Но Эстер лишь покачала головой. Пусть она не дала ему детей, но увезти из дому его мать она не позволит. Она повернулась к мисс Медоуз, но Джим успел дотронуться до ее руки и шепнуть: «Спасибо, родная». Как давно он не говорил ей этих слов, как давно не сжимал ее руки и как живо его прикосновение напомнило ей дни их тайной любви, их редкие встречи на людях, в магазине или на рынке, когда скандал еще не разразился и нужно было все скрывать и они могли только изредка украдкой коснуться друг друга, взяться за руки. Нежность, которая нахлынула на нее сейчас, была так мало отравлена раздражением, что мисс Медоуз сказала, принимая свой пакетик с резинкой:
— А вам, миссис Баррингтон, и холод нипочем. Да и то сказать — вы всегда на ногах.
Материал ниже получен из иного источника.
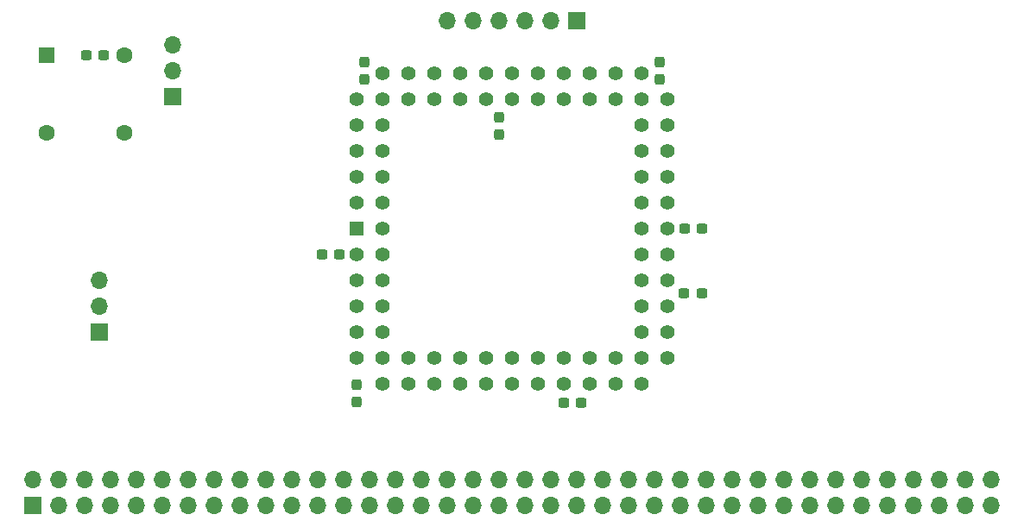
<source format=gbs>
G04 #@! TF.GenerationSoftware,KiCad,Pcbnew,6.0.1*
G04 #@! TF.CreationDate,2022-02-14T19:14:06-08:00*
G04 #@! TF.ProjectId,BREAKOUT-ATF1508AS,42524541-4b4f-4555-942d-415446313530,rev?*
G04 #@! TF.SameCoordinates,Original*
G04 #@! TF.FileFunction,Soldermask,Bot*
G04 #@! TF.FilePolarity,Negative*
%FSLAX46Y46*%
G04 Gerber Fmt 4.6, Leading zero omitted, Abs format (unit mm)*
G04 Created by KiCad (PCBNEW 6.0.1) date 2022-02-14 19:14:06*
%MOMM*%
%LPD*%
G01*
G04 APERTURE LIST*
G04 Aperture macros list*
%AMRoundRect*
0 Rectangle with rounded corners*
0 $1 Rounding radius*
0 $2 $3 $4 $5 $6 $7 $8 $9 X,Y pos of 4 corners*
0 Add a 4 corners polygon primitive as box body*
4,1,4,$2,$3,$4,$5,$6,$7,$8,$9,$2,$3,0*
0 Add four circle primitives for the rounded corners*
1,1,$1+$1,$2,$3*
1,1,$1+$1,$4,$5*
1,1,$1+$1,$6,$7*
1,1,$1+$1,$8,$9*
0 Add four rect primitives between the rounded corners*
20,1,$1+$1,$2,$3,$4,$5,0*
20,1,$1+$1,$4,$5,$6,$7,0*
20,1,$1+$1,$6,$7,$8,$9,0*
20,1,$1+$1,$8,$9,$2,$3,0*%
G04 Aperture macros list end*
%ADD10R,1.700000X1.700000*%
%ADD11O,1.700000X1.700000*%
%ADD12R,1.422400X1.422400*%
%ADD13C,1.422400*%
%ADD14R,1.600000X1.600000*%
%ADD15C,1.600000*%
%ADD16RoundRect,0.237500X0.300000X0.237500X-0.300000X0.237500X-0.300000X-0.237500X0.300000X-0.237500X0*%
%ADD17RoundRect,0.237500X-0.300000X-0.237500X0.300000X-0.237500X0.300000X0.237500X-0.300000X0.237500X0*%
%ADD18RoundRect,0.237500X0.237500X-0.300000X0.237500X0.300000X-0.237500X0.300000X-0.237500X-0.300000X0*%
%ADD19RoundRect,0.237500X-0.237500X0.300000X-0.237500X-0.300000X0.237500X-0.300000X0.237500X0.300000X0*%
G04 APERTURE END LIST*
D10*
X153330000Y-71400000D03*
D11*
X150790000Y-71400000D03*
X148250000Y-71400000D03*
X145710000Y-71400000D03*
X143170000Y-71400000D03*
X140630000Y-71400000D03*
D10*
X106510000Y-101940000D03*
D11*
X106510000Y-99400000D03*
X106510000Y-96860000D03*
D10*
X113720000Y-78860000D03*
D11*
X113720000Y-76320000D03*
X113720000Y-73780000D03*
D10*
X100005000Y-119000000D03*
D11*
X100005000Y-116460000D03*
X102545000Y-119000000D03*
X102545000Y-116460000D03*
X105085000Y-119000000D03*
X105085000Y-116460000D03*
X107625000Y-119000000D03*
X107625000Y-116460000D03*
X110165000Y-119000000D03*
X110165000Y-116460000D03*
X112705000Y-119000000D03*
X112705000Y-116460000D03*
X115245000Y-119000000D03*
X115245000Y-116460000D03*
X117785000Y-119000000D03*
X117785000Y-116460000D03*
X120325000Y-119000000D03*
X120325000Y-116460000D03*
X122865000Y-119000000D03*
X122865000Y-116460000D03*
X125405000Y-119000000D03*
X125405000Y-116460000D03*
X127945000Y-119000000D03*
X127945000Y-116460000D03*
X130485000Y-119000000D03*
X130485000Y-116460000D03*
X133025000Y-119000000D03*
X133025000Y-116460000D03*
X135565000Y-119000000D03*
X135565000Y-116460000D03*
X138105000Y-119000000D03*
X138105000Y-116460000D03*
X140645000Y-119000000D03*
X140645000Y-116460000D03*
X143185000Y-119000000D03*
X143185000Y-116460000D03*
X145725000Y-119000000D03*
X145725000Y-116460000D03*
X148265000Y-119000000D03*
X148265000Y-116460000D03*
X150805000Y-119000000D03*
X150805000Y-116460000D03*
X153345000Y-119000000D03*
X153345000Y-116460000D03*
X155885000Y-119000000D03*
X155885000Y-116460000D03*
X158425000Y-119000000D03*
X158425000Y-116460000D03*
X160965000Y-119000000D03*
X160965000Y-116460000D03*
X163505000Y-119000000D03*
X163505000Y-116460000D03*
X166045000Y-119000000D03*
X166045000Y-116460000D03*
X168585000Y-119000000D03*
X168585000Y-116460000D03*
X171125000Y-119000000D03*
X171125000Y-116460000D03*
X173665000Y-119000000D03*
X173665000Y-116460000D03*
X176205000Y-119000000D03*
X176205000Y-116460000D03*
X178745000Y-119000000D03*
X178745000Y-116460000D03*
X181285000Y-119000000D03*
X181285000Y-116460000D03*
X183825000Y-119000000D03*
X183825000Y-116460000D03*
X186365000Y-119000000D03*
X186365000Y-116460000D03*
X188905000Y-119000000D03*
X188905000Y-116460000D03*
X191445000Y-119000000D03*
X191445000Y-116460000D03*
X193985000Y-119000000D03*
X193985000Y-116460000D03*
D12*
X131740000Y-91770000D03*
D13*
X134280000Y-91770000D03*
X131740000Y-94310000D03*
X134280000Y-94310000D03*
X131740000Y-96850000D03*
X134280000Y-96850000D03*
X131740000Y-99390000D03*
X134280000Y-99390000D03*
X131740000Y-101930000D03*
X134280000Y-101930000D03*
X131740000Y-104470000D03*
X134280000Y-107010000D03*
X134280000Y-104470000D03*
X136820000Y-107010000D03*
X136820000Y-104470000D03*
X139360000Y-107010000D03*
X139360000Y-104470000D03*
X141900000Y-107010000D03*
X141900000Y-104470000D03*
X144440000Y-107010000D03*
X144440000Y-104470000D03*
X146980000Y-107010000D03*
X146980000Y-104470000D03*
X149520000Y-107010000D03*
X149520000Y-104470000D03*
X152060000Y-107010000D03*
X152060000Y-104470000D03*
X154600000Y-107010000D03*
X154600000Y-104470000D03*
X157140000Y-107010000D03*
X157140000Y-104470000D03*
X159680000Y-107010000D03*
X162220000Y-104470000D03*
X159680000Y-104470000D03*
X162220000Y-101930000D03*
X159680000Y-101930000D03*
X162220000Y-99390000D03*
X159680000Y-99390000D03*
X162220000Y-96850000D03*
X159680000Y-96850000D03*
X162220000Y-94310000D03*
X159680000Y-94310000D03*
X162220000Y-91770000D03*
X159680000Y-91770000D03*
X162220000Y-89230000D03*
X159680000Y-89230000D03*
X162220000Y-86690000D03*
X159680000Y-86690000D03*
X162220000Y-84150000D03*
X159680000Y-84150000D03*
X162220000Y-81610000D03*
X159680000Y-81610000D03*
X162220000Y-79070000D03*
X159680000Y-76530000D03*
X159680000Y-79070000D03*
X157140000Y-76530000D03*
X157140000Y-79070000D03*
X154600000Y-76530000D03*
X154600000Y-79070000D03*
X152060000Y-76530000D03*
X152060000Y-79070000D03*
X149520000Y-76530000D03*
X149520000Y-79070000D03*
X146980000Y-76530000D03*
X146980000Y-79070000D03*
X144440000Y-76530000D03*
X144440000Y-79070000D03*
X141900000Y-76530000D03*
X141900000Y-79070000D03*
X139360000Y-76530000D03*
X139360000Y-79070000D03*
X136820000Y-76530000D03*
X136820000Y-79070000D03*
X134280000Y-76530000D03*
X131740000Y-79070000D03*
X134280000Y-79070000D03*
X131740000Y-81610000D03*
X134280000Y-81610000D03*
X131740000Y-84150000D03*
X134280000Y-84150000D03*
X131740000Y-86690000D03*
X134280000Y-86690000D03*
X131740000Y-89230000D03*
X134280000Y-89230000D03*
D14*
X101360000Y-74770000D03*
D15*
X101360000Y-82390000D03*
X108980000Y-82390000D03*
X108980000Y-74770000D03*
D16*
X106912500Y-74770000D03*
X105187500Y-74770000D03*
D17*
X163890000Y-91760000D03*
X165615000Y-91760000D03*
X163850000Y-98150000D03*
X165575000Y-98150000D03*
X152037500Y-108850000D03*
X153762500Y-108850000D03*
D18*
X132500000Y-77180000D03*
X132500000Y-75455000D03*
D19*
X131730000Y-107110000D03*
X131730000Y-108835000D03*
D18*
X161470000Y-77180000D03*
X161470000Y-75455000D03*
D19*
X145700000Y-80850000D03*
X145700000Y-82575000D03*
D16*
X130050000Y-94300000D03*
X128325000Y-94300000D03*
M02*

</source>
Наверное, нудные, отупляющие заботы дня скоро погасили бы эту вновь пробудившуюся незамутненную нежность к Джиму, но вдруг случайный покупатель всколыхнул в памяти Эстер прошлое. Все годы, что они прожили на своей ферме в Йоркширском захолустье, она холодела при совершенно неправдоподобном предположении, что случай может занести к ним каких-нибудь знакомых из Суссекса, и тогда снова оживет весь ужас скандала, и самое страшное — рухнет стена, которую она возвела вокруг раненой гордости Джима. Впрочем, в последние годы, после того как отец ее умер, а мать переехала к сестре в Кению, суссекские лица отдалились, стали расплываться, и страх, что они вторгнутся в их жизнь, перестал ее преследовать. Зато здесь, в их лавке, как ни далека была эта мидлендская деревушка от прихода ее отца на юге, такая встреча была куда вероятней, и как раз нынешним утром она произошла.